A health insurance plan covering 45,000 people in Washington is being discontinued, after state regulators objected to its prescription drug benefit. Washington Insurance Commissioner Mike Kreidler ruled that health insurers in the state can no longer offer plans that cover only generic drugs. The ruling served to enforce state law. In response, Premera Blue Cross sought permission to strip prescription drug coverage from some of its plans altogether as the expense of having to add brand-name drugs to medication coverage would have made plan costs soar. Kreidler this week rejected that request, which will force the insurer with a large customer base in Eastern Washington to develop other coverage plan strategies and cost controls. Generic-only coverage has been a popular feature that helped Lifewise, a Premera affiliate, enroll 45,000 people into a catastrophic plan popular with people buying individual policies.

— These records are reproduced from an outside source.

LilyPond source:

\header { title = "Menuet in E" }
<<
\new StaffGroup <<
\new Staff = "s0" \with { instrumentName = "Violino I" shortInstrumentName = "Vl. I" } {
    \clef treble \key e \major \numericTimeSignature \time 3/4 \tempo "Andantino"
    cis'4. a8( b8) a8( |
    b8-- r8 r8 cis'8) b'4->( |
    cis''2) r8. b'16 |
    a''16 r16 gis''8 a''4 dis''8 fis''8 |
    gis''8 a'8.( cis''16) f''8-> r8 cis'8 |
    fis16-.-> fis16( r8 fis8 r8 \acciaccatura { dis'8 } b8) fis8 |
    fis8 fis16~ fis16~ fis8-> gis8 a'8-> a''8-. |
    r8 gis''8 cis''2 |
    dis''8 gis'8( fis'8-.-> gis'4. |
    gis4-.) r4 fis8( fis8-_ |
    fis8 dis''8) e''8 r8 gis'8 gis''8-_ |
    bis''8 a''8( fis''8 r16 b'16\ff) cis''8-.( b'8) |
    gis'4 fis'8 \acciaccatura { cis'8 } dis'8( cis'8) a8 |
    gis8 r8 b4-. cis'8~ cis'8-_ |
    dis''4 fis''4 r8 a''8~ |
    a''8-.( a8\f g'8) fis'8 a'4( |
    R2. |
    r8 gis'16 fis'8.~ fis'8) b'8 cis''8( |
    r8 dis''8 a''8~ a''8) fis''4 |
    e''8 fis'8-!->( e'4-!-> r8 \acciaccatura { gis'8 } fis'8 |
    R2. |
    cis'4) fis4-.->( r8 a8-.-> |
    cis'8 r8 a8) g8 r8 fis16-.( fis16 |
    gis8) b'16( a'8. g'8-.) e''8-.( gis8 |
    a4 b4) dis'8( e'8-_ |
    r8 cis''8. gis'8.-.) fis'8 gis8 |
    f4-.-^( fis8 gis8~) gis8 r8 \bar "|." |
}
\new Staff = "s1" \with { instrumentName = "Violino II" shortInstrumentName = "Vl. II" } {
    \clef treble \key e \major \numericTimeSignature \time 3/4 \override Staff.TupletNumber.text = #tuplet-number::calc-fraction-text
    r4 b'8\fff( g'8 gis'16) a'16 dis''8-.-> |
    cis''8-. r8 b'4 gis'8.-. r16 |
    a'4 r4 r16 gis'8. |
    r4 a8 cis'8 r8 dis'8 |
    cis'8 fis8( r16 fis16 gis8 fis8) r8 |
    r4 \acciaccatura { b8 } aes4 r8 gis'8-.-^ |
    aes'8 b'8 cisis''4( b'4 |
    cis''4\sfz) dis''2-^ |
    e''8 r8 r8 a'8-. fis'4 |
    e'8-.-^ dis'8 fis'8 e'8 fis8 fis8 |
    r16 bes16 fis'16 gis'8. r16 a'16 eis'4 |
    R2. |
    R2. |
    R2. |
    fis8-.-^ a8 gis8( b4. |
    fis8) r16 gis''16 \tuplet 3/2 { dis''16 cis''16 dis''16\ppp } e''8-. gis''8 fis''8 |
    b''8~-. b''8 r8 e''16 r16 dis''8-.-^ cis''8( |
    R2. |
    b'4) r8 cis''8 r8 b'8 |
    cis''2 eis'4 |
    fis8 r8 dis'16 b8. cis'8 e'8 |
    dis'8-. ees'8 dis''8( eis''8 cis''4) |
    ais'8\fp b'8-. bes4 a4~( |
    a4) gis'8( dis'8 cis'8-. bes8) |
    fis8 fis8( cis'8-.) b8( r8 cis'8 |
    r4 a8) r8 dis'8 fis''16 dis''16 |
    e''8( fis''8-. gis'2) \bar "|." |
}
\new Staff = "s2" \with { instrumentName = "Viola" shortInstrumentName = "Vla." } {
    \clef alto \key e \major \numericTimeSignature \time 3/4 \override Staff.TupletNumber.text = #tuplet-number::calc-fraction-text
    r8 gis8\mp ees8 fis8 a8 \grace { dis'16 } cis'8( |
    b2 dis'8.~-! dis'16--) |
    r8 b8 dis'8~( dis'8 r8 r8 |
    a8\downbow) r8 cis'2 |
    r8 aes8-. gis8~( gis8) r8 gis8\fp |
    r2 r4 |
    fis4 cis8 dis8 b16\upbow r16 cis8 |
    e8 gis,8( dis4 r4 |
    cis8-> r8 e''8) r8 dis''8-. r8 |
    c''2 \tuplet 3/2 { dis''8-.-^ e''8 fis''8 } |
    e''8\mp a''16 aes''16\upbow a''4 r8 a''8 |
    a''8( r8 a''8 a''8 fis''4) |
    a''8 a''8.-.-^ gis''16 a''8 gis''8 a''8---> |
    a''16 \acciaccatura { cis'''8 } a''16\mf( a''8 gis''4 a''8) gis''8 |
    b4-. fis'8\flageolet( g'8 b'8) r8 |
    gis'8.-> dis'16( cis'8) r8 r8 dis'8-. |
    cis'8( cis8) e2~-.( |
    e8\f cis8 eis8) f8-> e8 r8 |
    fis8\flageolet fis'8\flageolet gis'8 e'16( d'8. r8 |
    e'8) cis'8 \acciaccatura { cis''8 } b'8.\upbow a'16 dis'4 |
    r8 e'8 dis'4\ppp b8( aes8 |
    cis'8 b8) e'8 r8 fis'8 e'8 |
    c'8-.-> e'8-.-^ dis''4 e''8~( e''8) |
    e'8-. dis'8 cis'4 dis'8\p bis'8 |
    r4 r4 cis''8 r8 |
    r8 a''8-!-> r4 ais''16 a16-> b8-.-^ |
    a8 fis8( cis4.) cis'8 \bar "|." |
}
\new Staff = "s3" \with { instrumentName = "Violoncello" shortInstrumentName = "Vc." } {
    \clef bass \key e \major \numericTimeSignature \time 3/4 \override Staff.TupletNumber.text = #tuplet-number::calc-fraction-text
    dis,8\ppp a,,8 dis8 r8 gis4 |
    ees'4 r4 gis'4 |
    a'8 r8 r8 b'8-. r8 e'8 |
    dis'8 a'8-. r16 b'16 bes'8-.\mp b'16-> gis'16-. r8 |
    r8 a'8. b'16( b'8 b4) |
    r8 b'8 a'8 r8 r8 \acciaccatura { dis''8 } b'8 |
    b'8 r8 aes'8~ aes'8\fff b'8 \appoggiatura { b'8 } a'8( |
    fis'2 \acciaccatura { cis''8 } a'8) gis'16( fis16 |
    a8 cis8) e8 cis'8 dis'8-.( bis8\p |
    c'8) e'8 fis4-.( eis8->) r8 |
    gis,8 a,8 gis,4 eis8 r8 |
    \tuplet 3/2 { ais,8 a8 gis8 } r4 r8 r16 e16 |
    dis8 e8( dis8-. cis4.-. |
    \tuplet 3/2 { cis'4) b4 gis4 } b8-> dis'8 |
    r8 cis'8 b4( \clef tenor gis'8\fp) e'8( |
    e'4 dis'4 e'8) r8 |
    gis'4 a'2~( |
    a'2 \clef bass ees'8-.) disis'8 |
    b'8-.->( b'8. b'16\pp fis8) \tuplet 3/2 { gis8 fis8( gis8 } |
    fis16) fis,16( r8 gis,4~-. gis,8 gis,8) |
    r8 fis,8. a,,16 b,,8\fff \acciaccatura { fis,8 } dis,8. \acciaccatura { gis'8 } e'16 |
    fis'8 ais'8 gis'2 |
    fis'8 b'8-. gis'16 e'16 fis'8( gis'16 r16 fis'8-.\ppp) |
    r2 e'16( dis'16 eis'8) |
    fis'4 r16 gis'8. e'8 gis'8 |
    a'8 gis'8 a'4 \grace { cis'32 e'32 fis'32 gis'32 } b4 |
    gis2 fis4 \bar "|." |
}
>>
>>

By forcing Lifewise to offer name-brand drugs and not just generics, the insurance company has decided to cancel that catastrophic plan within 90 days. Insurance brokers and customers are being notified. “We’re disappointed in the commissioner’s ruling,” said Lifewise spokesman Eric Earling. He said it will force people off of a plan they like into coverage that doesn’t include a drug benefit; into a much more expensive plan that includes the full drug coverage; or to drop insurance altogether. Kreidler said the exclusion of brand-name prescriptions from drug coverage was unfair. He specifically mentioned several diseases where there is no generic drug treatments, including certain types of cancers, mental illnesses, multiple sclerosis, rheumatoid arthritis and AIDS. “It’s the kind of plan where you had better not get sick,” even with coverage, said Kreidler spokeswoman Stephanie Marquis. The scenario underscores what Kreidler calls “a perfect example of how dysfunctional and broken the health care system is today without health reform.” If the U.S. Supreme Court upholds the Affordable Care Act, prescription drug coverage will be required of all health insurance plans in 2014. Premera and Lifewise had been the only insurance companies in the state to offer plans that included generic-only coverage. Kreidler noted that the company has socked $1 billion into a reserve fund while complaining about offering better drug coverage. Premera responded that linking the reserve fund is unfair, and that coverage plans need to be financially sustainable.